‘I hope no one appears now.’
‘So do I.’
Slowly, he took her into his arms, and they kissed, at first gently, gradually more fiercely, until their mouths meeting seemed to be all that mattered and they clung together under the trees as though they would never part. They had to part, of course, and stood staring into each other’s faces, murmuring each other’s names, taking breath before they kissed again. And then Torquil was unzipping Monnie’s anorak and she was unfastening his shirt, as they sank to the grass, caressing and fondling, never letting go.
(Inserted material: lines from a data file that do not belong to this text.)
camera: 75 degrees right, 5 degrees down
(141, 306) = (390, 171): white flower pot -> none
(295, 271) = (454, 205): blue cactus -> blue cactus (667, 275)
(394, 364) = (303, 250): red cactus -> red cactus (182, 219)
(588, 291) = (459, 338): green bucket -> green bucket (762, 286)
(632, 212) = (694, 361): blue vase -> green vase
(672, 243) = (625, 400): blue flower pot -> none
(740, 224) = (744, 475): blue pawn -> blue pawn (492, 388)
Until Torquil suddenly sprang away, leaving Monnie bereft.
‘Oh, God, this grass is wet, sweetheart – can’t let you catch pneumonia. Up you come, up you come . . .’
‘Oh, Torquil, Torquil . . .’
He was helping her back into her anorak, shrugging himself into his own jacket, glancing at his old watch.
‘Hell, we’d better go!’
‘Go where? Torquil, go where?’
‘Back to Conair. I said I’d take you to my mother’s. She wants to see you.’
‘Your mother’s?’
A great cloud was descending over Monnie, blanketing her rapture, blotting out the sunlight coming through the trees.
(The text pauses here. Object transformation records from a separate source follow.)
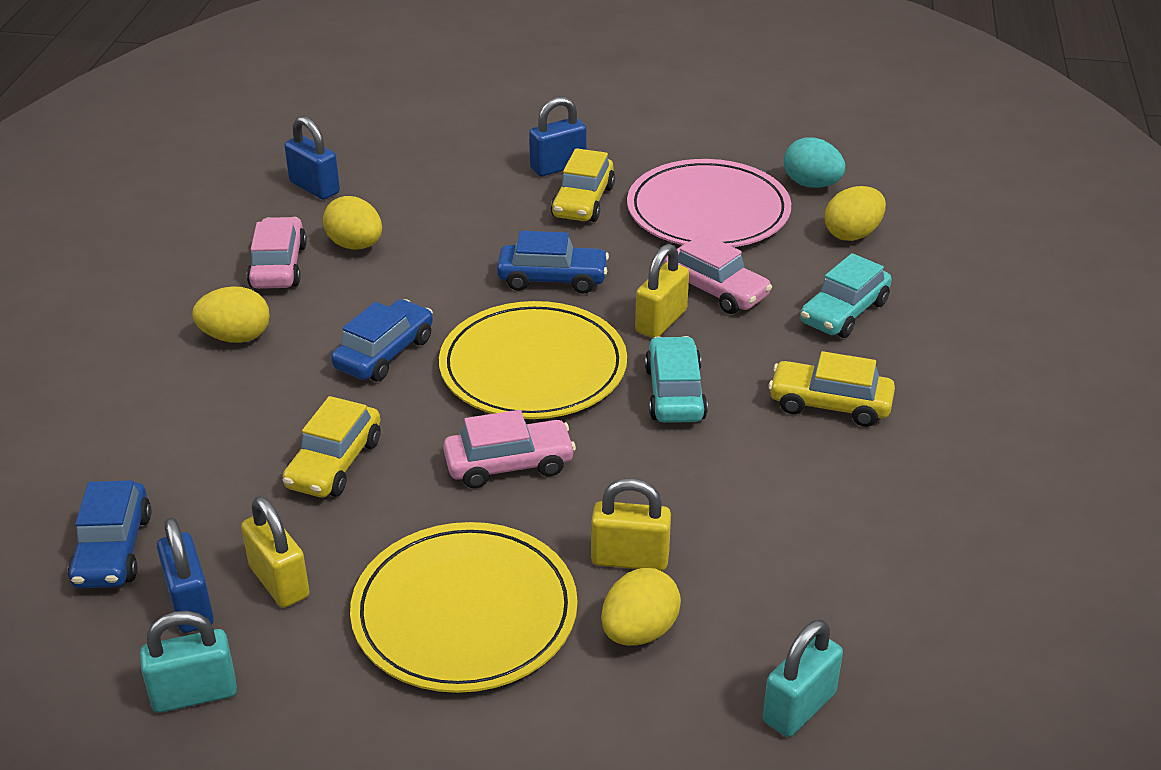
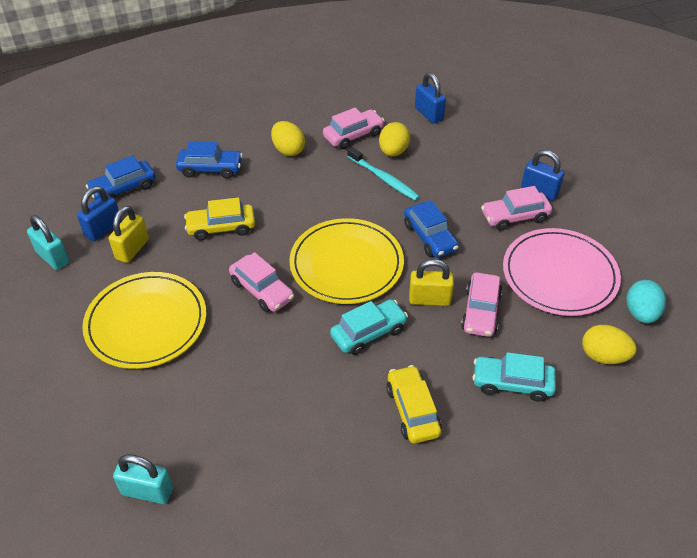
camera: 60 degrees right, 10 degrees up
(314, 187) = (429, 114): blue padlock -> blue padlock turned 45 degrees counterclockwise
(384, 353) = (315, 204): blue car -> blue car (210, 169)
(400, 274) = (383, 178): none -> turquoise toothbrush
(583, 202) = (515, 217): yellow car -> pink car
(630, 559) = (220, 370): yellow padlock -> none
(639, 631) = (168, 397): yellow egg -> none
‘I don’t understand, Torquil, why does your mother want to see me? It’s not as though—’
She stopped, but he swiftly took her meaning.
‘Not as though we were engaged? No, we are not, but we are going out together and she just wants to be friendly. You are not from the village, so she’d like to get to know you.’
‘To see if I’m suitable?’
‘Suitable? Are you joking? A lovely girl from Edinburgh? You are suitable, all right.’ Torquil took Monnie’s arm and they began to retrace their steps to his van, Monnie glad to have his support, for she felt dazed, as though she were struggling up from some dream. ‘And then Tony’s coming over this afternoon. I thought you’d like to meet him.’
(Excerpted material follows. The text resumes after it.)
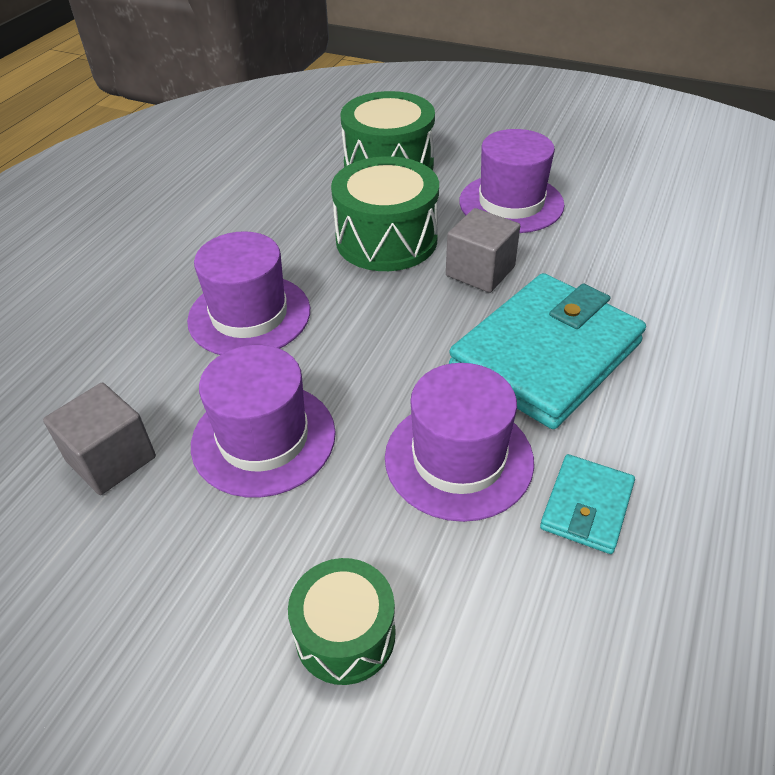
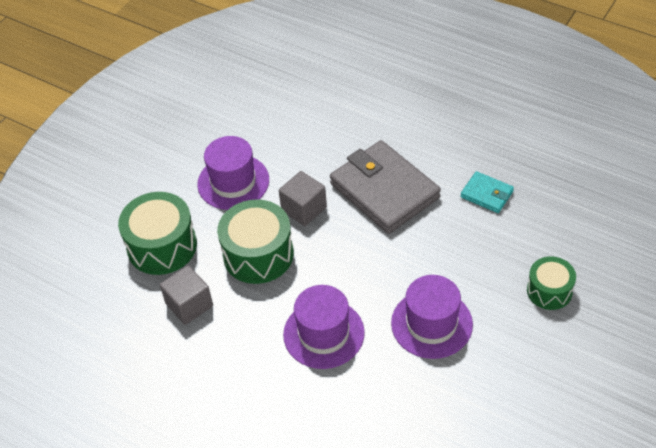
camera: 80 degrees left, 5 degrees up
(111, 459) = (439, 399): grey cube -> grey cube (189, 305)
(458, 459) = (454, 238): purple hat -> none
(546, 355) = (384, 191): turquoise wallet -> grey wallet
‘Tony? Your brother? Yes, yes, I would.’
But back in the passenger seat of the van, Monnie smoothed her hands over her face, and ran a comb though her hair, frantically trying to make herself look as though she hadn’t just been passionately kissing Agnes MacLeod’s son in the local woods.
‘I wish you’d told me about this before,’ she murmured. ‘I could have worn something smarter.’
‘Come on, you know my mother’s not one to care about smart clothes. You look beautiful, anyway.’
The words tripped easily from his lips and glancing at him it seemed to her that their first real kisses had not had the effect on him they’d had on her. Perhaps they didn’t mean as much? Don’t, don’t, she told herself, don’t go down that road. He cares, he does. And he was taking her to see his mother . . . She would soon find out what that meant, if anything.
‘Here we are!’ he announced jauntily. ‘The home of the MacLeod’s, Lords of the Isles, ha, ha! Our cottage, at least, and there’s Tony’s old jalopy at the door. Not to mention my mother, all ready and waiting. Come meet my folks, Monnie.’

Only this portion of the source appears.